Loop: While $v_{\pi_k}$ has not converged, for the $k$ th iteration, do
Policy Evaluation:
Initialization: an arbitrary initial guess $v_{\pi_k}^{(0)}$
While $v_{\pi_k}^{(j)}$ has not converged, for the $j$ th iteration, do
- For every state:
- $v_{\pi_k}^{(j+1)}(s) = \sum_a \pi_k(a|s) [\sum_r p(r|s, a)r + \gamma\sum_{s’}p(s’|s, a)v_{\pi_k}^{(j)}(s’)]$
Policy Improvement:
For every state $s \in \mathcal{S}$, do:
- For every action $a \in \mathcal A$, do:
- Calculate the action value:
- $q_{\pi_k}(s, a) = \sum_r p(r|s, a)r + \gamma\sum_{s’}p(s’|s, a)v_{\pi_k}(s’)$
- $a_k^*(s) = arg\max_a q_{\pi_k} (s, a)$
- $\pi_{k+1}(a|s) = 1$ if $a = a^*_k$ and $\pi_{k+1}(a|s)=0$ otherwise.
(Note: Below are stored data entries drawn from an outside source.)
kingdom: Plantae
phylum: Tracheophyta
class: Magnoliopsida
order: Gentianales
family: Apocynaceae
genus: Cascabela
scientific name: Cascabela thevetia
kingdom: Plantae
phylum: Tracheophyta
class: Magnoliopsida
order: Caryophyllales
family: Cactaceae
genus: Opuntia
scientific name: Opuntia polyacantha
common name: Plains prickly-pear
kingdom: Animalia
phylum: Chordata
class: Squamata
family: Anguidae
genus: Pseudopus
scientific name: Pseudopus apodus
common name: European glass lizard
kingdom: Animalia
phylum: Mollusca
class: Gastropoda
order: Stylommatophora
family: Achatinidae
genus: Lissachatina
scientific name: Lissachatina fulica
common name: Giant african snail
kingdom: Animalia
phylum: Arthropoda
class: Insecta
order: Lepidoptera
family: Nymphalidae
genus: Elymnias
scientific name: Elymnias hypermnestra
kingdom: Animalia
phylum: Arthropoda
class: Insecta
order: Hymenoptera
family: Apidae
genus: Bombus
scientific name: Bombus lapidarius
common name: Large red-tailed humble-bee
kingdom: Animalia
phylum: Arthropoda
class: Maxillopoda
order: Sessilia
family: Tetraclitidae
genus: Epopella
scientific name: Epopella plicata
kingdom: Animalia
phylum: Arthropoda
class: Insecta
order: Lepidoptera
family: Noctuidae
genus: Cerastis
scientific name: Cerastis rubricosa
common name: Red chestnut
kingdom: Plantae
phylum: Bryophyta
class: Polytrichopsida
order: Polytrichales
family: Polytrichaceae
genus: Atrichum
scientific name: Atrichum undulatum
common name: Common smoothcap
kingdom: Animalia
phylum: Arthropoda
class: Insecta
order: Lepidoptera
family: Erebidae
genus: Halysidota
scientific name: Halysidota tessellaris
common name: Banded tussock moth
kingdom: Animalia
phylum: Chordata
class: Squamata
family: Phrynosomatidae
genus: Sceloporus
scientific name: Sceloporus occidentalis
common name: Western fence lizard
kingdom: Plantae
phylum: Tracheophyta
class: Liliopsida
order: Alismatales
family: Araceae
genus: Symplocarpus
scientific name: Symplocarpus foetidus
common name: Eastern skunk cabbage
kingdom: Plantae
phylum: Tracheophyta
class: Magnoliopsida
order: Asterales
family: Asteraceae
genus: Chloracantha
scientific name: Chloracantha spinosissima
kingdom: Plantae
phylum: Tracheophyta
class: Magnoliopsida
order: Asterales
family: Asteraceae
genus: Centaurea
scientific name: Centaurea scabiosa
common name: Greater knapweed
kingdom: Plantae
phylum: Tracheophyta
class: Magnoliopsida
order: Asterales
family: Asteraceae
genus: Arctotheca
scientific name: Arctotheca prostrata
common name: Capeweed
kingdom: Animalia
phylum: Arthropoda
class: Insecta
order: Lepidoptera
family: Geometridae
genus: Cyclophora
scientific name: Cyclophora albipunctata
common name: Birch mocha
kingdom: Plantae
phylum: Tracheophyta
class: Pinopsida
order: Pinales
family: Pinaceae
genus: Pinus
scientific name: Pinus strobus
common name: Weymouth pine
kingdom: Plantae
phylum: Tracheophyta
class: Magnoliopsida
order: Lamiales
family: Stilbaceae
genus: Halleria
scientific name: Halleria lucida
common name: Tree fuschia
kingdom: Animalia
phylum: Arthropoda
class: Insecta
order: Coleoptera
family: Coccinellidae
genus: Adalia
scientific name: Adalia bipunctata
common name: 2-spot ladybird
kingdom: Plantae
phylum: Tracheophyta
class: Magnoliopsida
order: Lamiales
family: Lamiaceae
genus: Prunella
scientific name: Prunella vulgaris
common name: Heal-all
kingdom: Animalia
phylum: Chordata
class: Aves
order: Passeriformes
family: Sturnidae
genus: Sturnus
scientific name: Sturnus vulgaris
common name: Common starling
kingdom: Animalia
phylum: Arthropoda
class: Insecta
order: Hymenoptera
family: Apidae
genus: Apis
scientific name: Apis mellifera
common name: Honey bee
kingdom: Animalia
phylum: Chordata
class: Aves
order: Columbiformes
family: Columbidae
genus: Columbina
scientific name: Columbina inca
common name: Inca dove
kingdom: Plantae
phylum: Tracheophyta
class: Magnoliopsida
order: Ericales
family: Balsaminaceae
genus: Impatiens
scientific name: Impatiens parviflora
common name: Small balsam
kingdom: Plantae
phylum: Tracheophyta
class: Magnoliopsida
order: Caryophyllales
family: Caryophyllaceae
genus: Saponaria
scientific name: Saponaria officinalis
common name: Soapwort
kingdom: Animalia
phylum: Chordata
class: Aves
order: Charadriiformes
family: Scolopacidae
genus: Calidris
- For every action $a \in \mathcal A$, do:
In the numerical experiment,
- we can find that the states that are close to the target area can find the optimal policy faster than those far away.
- we can also find that the states that are closed to the target area have larger state values.
Truncated Policy Iteration
It is the unified version of Value Iteration and Policy Iteration.


- If the embedded iteration is only one-step instead of infinite steps then the policy iteration will be degraded to value iteration.
- If the embedded iteration is finite steps instead of infinite steps then the policy iteration will be degraded to truncated policy iteration.